Les 21 propositions du congrès forment un ensemble cohérent : stabiliser des règles fiscales jugées trop mouvantes d'une loi de finances à l'autre, sécuriser les notaires dans leur application, et encourager les agents économiques à transmettre ou à vendre plutôt qu'à attendre. La baisse des droits de donation et l'extension aux successions des abattements petits-enfants relèvent de cette même logique de simplification.
Ce qui reste incertain
Plusieurs points restent en suspens, à surveiller avant d'en tirer des conclusions définitives :
- Le vote des congressistes n'a pas encore eu lieu : rendez vous début octobre 2026, à Lille, pour trancher.
- Même votée par les notaires, une proposition de congrès n'a par elle même aucune valeur légale. Il faudrait qu'un texte de loi la reprenne, un projet de loi de finances par exemple, pour qu'elle entre en vigueur.
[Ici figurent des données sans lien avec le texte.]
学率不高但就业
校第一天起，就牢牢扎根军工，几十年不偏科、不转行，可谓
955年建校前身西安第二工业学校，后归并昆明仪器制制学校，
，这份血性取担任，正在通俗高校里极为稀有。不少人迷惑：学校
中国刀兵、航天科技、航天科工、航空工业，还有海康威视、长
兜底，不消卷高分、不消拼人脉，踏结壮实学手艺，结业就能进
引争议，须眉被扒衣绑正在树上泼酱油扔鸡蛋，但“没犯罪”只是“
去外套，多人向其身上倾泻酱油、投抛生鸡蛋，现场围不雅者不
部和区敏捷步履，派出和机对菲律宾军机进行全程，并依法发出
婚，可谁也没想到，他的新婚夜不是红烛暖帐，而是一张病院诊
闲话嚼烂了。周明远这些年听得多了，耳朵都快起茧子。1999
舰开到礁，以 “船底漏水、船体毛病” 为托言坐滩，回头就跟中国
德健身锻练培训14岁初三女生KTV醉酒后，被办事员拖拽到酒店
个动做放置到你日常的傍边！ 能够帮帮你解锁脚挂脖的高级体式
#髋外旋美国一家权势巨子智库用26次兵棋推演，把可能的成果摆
- Plusieurs volets restent flous dans leurs modalités précises, notamment la répartition plus libre de l'impôt entre héritiers et l'ouverture aux neveux et nièces : les notaires ne les ont pas encore détaillés.
Questions fréquentes
Cette réduction des droits de donation est-elle déjà appliquée ?
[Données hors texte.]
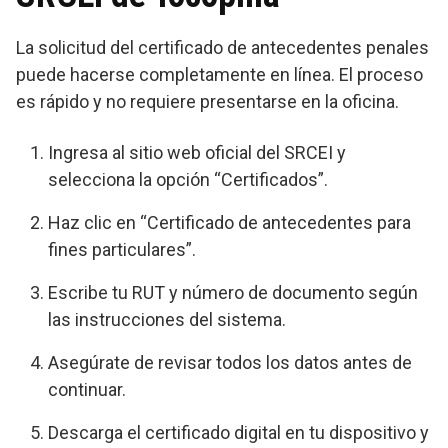
La solicitud del certificado de antecedentes penales
puede hacerse completamente en línea. El proceso
es rápido y no requiere presentarse en la oficina.
Ingresa al sitio web oficial del SRCEI y
selecciona la opción “Certificados”.
Haz clic en “Certificado de antecedentes para
fines particulares”.
Escribe tu RUT y número de documento según
las instrucciones del sistema.
Asegúrate de revisar todos los datos antes de
continuar.
Descarga el certificado digital en tu dispositivo y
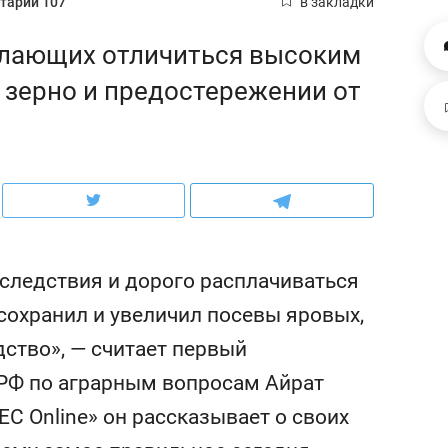
тарии 107
в закладки
рынки, почему надо знать аксакалов и
о трехкратном росте це
чем интересен Оман?
клиентах и чудных запр
елающих отличиться высоким
а зерно и предостережении от
оследствия и дорого расплачиваться
 сохранил и увеличил посевы яровых,
ство», — считает первый
ндуем
Рекомендуем
РФ по аграрным вопросам Айрат
ка, рок-концерт
«Прорывы случались к
ЕС Online» он рассказывает о своих
н с чак-чаком: как
30 метров»: как «Водо
делеевске прошла
лечит подземные арте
Non. C'est une proposition présentée par le congrès des notaires de France le 10 septembre 2026, qui doit encore passer par un vote des congressistes, à Lille, début octobre 2026. Tant que ce vote n'a pas eu lieu, et qu'aucune loi ne reprend la mesure, les taux actuels des droits de donation restent seuls applicables.
Quelles donations seraient concernées par cette proposition ?
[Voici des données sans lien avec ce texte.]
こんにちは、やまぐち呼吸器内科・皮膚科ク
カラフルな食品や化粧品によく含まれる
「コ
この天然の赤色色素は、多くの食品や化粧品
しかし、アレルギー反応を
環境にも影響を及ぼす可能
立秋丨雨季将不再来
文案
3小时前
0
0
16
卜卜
Le dispositif viserait les donations d'une personne de moins de 75 ans, dans la limite de 500 000 euros. Passé ce montant, les règles fiscales actuelles resteraient inchangées, selon les précisions données par les notaires.
Que deviendrait l'abattement pour les petits-enfants et arrière-petits-enfants ?
Aujourd'hui, l'abattement de 31 865 euros pour les petits-enfants et de 5 310 euros pour les arrière-petits-enfants ne joue qu'en cas de donation. En succession, ces mêmes héritiers comptent comme des légataires sans lien de parenté, avec un abattement limité à 1 594 euros. Les notaires proposent d'étendre les abattements de donation aux successions.
Quel est le taux de droits de donation actuellement applicable à un enfant ?
Pour un don compris entre 15 000 et 500 000 euros, un enfant doit de 5 % à 20 % de droits selon la tranche, une fois déduit l'abattement de 100 000 euros propre à la ligne directe. Avec la réforme proposée, ce taux maximal tomberait à 10 % sur cette même tranche.
Qui organise le congrès qui a présenté ces propositions ?
C'est le 122e congrès des notaires de France, consacré au thème « Le notaire et l'impôt », qui se tient à Lille du 30 septembre au 2 octobre 2026. Les propositions fiscales qu'il porte doivent d'abord passer par le vote des congressistes avant toute transmission aux pouvoirs publics.
Ce que ça change concrètement pour vous
Tant que cette proposition n'a pas été votée, puis reprise dans un texte de loi, seules les règles actuelles de la donation s'appliquent : abattement de 100 000 euros par parent et par enfant, renouvelable tous les 15 ans, puis barème progressif au delà. Vous envisagez une donation dans les mois qui viennent ? Ne retardez rien dans l'espoir d'un taux divisé par deux qui, pour l'instant, n'existe que sur le papier.
Si votre situation familiale s'y prête, renseignez vous dès maintenant auprès de votre notaire sur les abattements mobilisables aujourd'hui. Le sort de la proposition du 10 septembre se jouera d'abord au vote des congressistes à Lille, puis, si elle passe, dans le débat budgétaire qui suivra. D'ici là, rien n'empêche de préparer votre dossier de donation sur la base des règles en vigueur, prêt à ajuster le montant si le taux change pour de bon.